About a year ago, Fort Campbell helicopter pilot Steve Shroeder was hovering around West End in his Black Hawk, practicing approaches to Vanderbilt Medical Center’s helipad — just in case he ever had to deliver a patient to the hospital’s trauma center.
Two weeks later, he was in the back of a LifeFlight air ambulance making that same landing, clinging to life after a training accident on post. For the holidays, he returned to visit with the nurses and doctors who cared for him at his worst.

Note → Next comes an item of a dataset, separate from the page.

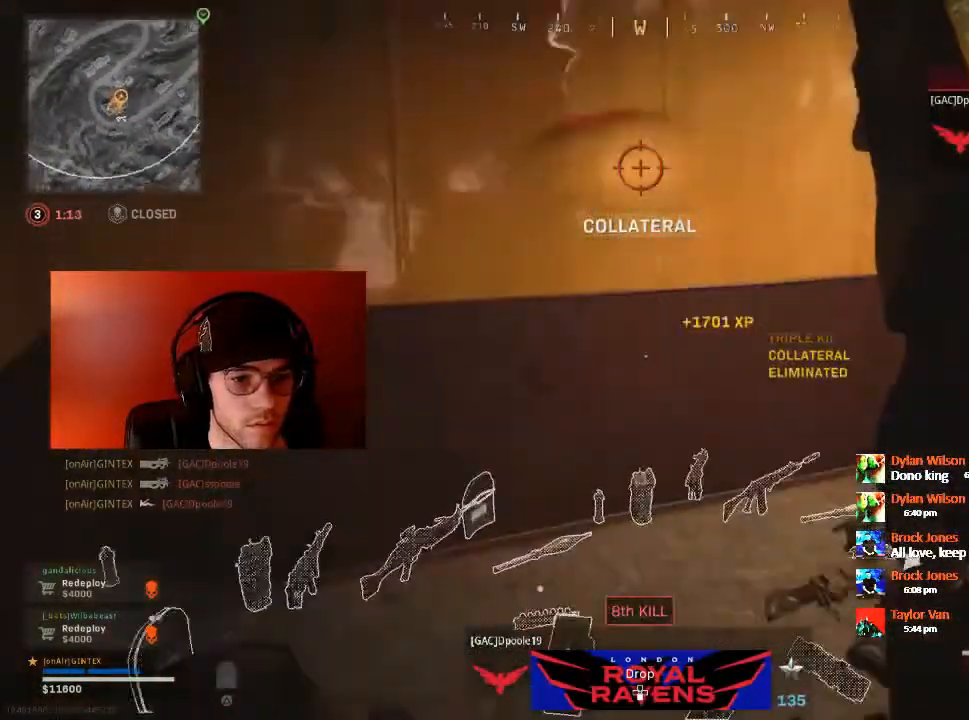
{"buttons": [], "left_stick": "up", "right_stick": "right", "button_events": []}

The 17-year Army veteran was invited with a handful of other patients who narrowly escaped death in Vanderbilt’s surgical intensive care unit. But he doesn’t want to be called a success story just yet. “Don’t I have to be a success, first?” Schroeder asked his wife, Sarah.
“I don’t think he understood at the time that the fact that he was still here was a success,” she says.
Schroeder’s helicopter went down at Fort Campbell during a training exercise at the end of January. He’d just dropped off a team of soldiers when his UH-60 started vibrating so violently that he knew in an instant he was going down.
“Next thing I know, everything was black, and I was upside down,” he says.
Of the four injured, Schroeder was hurt the worst. He had a spinal fracture and broken neck, ribs, arm and foot. His lungs were bruised, and he suffered a brain injury. The wreck burned his torso and lacerated his liver. Somewhere along the way he sprained his ankle.
And while he’s in great shape a year later — by comparison — he’s frustrated that his waist-down paralysis hasn’t improved.
“They give you a time window when most people get stuff back, and we’re still in that time window, so we’re just going to push forward with as much rehab as we can and see what comes back and be thankful for that,” he says.
Because of all the drugs he was on, Schroeder remembers almost nothing from the hospital except the hallucinations. He was in such rough shape, his four kids weren’t allowed to see him for two weeks.
Their youngest — 4-year-old Luke — sits on Steve’s lap in his wheelchair as they greet the nurses and doctors who cared for him.
“I remember Luke coming up to see you for the first time and it was a very sweet moment,” ICU nurse Tanna Walker tells the Schroeders.
In the surgical ICU, nurses are often one-on-one with patients. But even when patients successfully recover, the medical staff may never know.
“It’s hard to see someone with that many drips going and that many surgeries back and forth, back and forth, and never really awake to see you but you feel like you know them,” Walker says. “Whenever they leave, they’re going to a rehab facility, typically, not going home. You hope for the best, and you get another one.”
So Vanderbilt is trying to bring some back more often.
For Walker, Schroeder stuck out. And as he begins to address the medical staff that has gathered in a small conference room, Walker begins wiping away tears.
“I’m a chief warrant officer with the 101st [Airborne Division],” he says.
Schroeder has flown in Iraq and Afghanistan. He acknowledges that he had a dangerous job and knew that he could die.
“I’ve had a number of friends killed,” he says, his lip beginning to quiver.
Schroeder composes himself, looking at the back wall where a projector screen shows photos of his time at the ICU. He recalls his comrades killed in action.
“They didn’t have a chance to say anything more to their wives, or their wives back to them,” he says. “That means the world to me, to have that one more day.”